“The first thing to say is, there’s some fun to it. Just trying to think of what is distinctive in the culture that people enjoy, but the serious piece of it is those that are linked to tourism — linked to holidays,” he said.
He said he didn’t know if there is something distinctive about North Carolina ice cream that’s different from ice cream elsewhere, but he thinks that the proposal could still be significant.
“It’s part of our civic fabric to try to elevate items, icons, that we enjoy or have some meaning to people.

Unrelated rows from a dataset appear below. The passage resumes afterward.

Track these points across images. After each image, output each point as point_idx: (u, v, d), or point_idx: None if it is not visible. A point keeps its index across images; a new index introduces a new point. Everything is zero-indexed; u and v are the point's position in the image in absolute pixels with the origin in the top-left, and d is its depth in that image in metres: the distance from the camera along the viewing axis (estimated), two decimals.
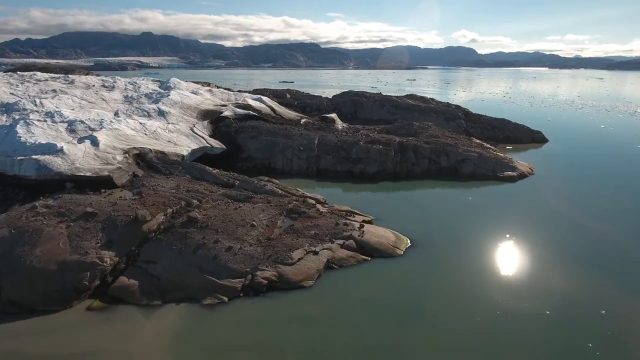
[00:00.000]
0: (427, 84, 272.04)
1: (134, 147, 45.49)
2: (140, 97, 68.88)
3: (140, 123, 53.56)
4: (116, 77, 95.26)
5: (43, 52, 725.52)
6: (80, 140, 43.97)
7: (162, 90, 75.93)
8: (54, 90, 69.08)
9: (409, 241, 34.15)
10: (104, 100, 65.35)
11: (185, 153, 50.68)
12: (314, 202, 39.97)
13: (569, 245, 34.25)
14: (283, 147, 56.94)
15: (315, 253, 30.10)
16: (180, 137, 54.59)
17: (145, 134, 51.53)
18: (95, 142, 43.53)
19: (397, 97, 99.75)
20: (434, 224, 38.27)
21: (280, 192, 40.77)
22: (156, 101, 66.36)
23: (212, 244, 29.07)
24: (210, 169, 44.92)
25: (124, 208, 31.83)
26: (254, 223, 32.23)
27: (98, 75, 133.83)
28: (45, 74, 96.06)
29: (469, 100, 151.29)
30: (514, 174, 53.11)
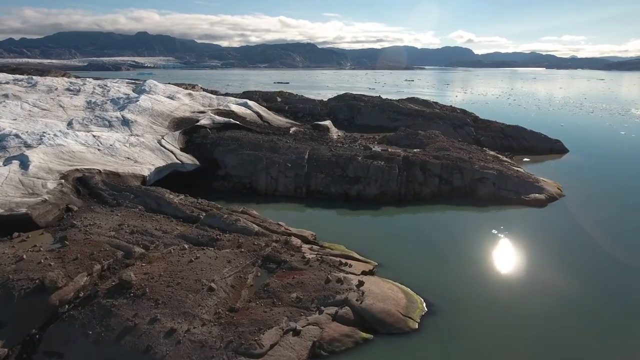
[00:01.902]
0: (425, 85, 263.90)
1: (77, 169, 36.56)
2: (106, 103, 59.97)
3: (94, 136, 44.61)
4: (87, 79, 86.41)
5: (37, 52, 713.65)
6: (7, 161, 35.05)
7: (134, 95, 67.03)
8: (5, 95, 60.09)
9: (424, 304, 25.47)
10: (61, 106, 56.38)
11: (146, 173, 41.82)
12: (299, 242, 31.24)
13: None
14: (267, 164, 48.16)
15: (297, 333, 21.34)
16: (144, 153, 45.71)
17: (99, 150, 42.62)
18: (24, 164, 34.60)
19: (398, 100, 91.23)
20: (456, 273, 29.59)
21: (256, 228, 31.96)
22: (122, 108, 57.46)
23: (146, 325, 20.23)
24: (172, 196, 36.06)
25: (31, 266, 22.97)
26: (212, 285, 23.41)
27: (77, 76, 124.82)
28: (9, 75, 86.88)
29: (472, 103, 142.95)
30: (542, 196, 44.49)
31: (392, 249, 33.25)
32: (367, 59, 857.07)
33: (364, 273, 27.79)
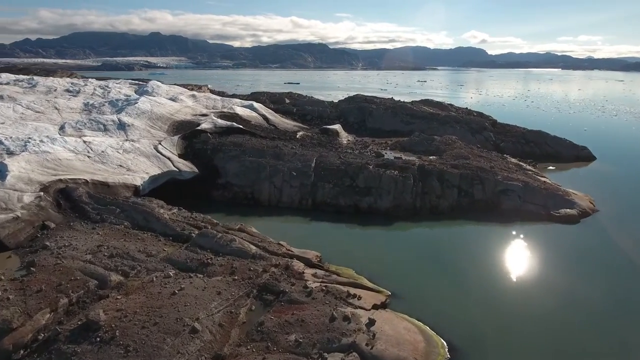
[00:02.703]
0: (439, 86, 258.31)
1: (61, 179, 33.40)
2: (103, 105, 57.05)
3: (85, 141, 41.56)
4: (90, 79, 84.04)
5: (52, 52, 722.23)
6: None
7: (135, 96, 64.13)
8: (1, 97, 57.56)
9: (446, 348, 21.61)
10: (56, 109, 53.58)
11: (139, 182, 38.59)
12: (301, 266, 27.60)
13: None
14: (271, 172, 44.63)
15: None
16: (138, 160, 42.52)
17: (88, 157, 39.52)
18: (2, 174, 31.57)
19: (411, 103, 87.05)
20: (481, 304, 25.66)
21: (253, 250, 28.39)
22: (120, 110, 54.47)
23: None
24: (162, 210, 32.68)
25: None
26: (196, 325, 19.87)
27: (83, 76, 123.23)
28: (11, 75, 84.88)
29: (488, 105, 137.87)
30: (573, 212, 40.17)
31: (407, 273, 29.45)
32: (378, 60, 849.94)
33: (375, 307, 24.03)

But they can get out of hand too, they can get a little too silly,” Guillory said.
Allison Nichols, a partner at Maple View Farm Ice Cream, was happy that ice cream is being recognized.
“We love to see anytime that people are going to pay attention to actual dairy products like milk and ice cream,” she said, referring to the bill. “We would be more excited if Maple View Farm ice cream was the official frozen dessert of the state, but we were tickled to see that in the paper.”
Nichols also mentioned some of the things about ice cream at Maple View specifically that support ice cream’s significance to North Carolina.
“We are proud and honored to be able to produce quality ice cream to serve to the people in our community and in North Carolina who choose to visit us,” she said. “We try very hard with what we make to use as many local North Carolina products as possible, and we are honored that what we serve could potentially be the dessert of North Carolina, even though it’s not brand specific.”
Though the bill already passed the N.C. House, Guillory wasn’t sure how likely the bill is to pass altogether, and said there was debate in the past about designating the Plott Hound as the official dog of North Carolina. On the other hand, he said, “Who’s going to vote against ice cream?”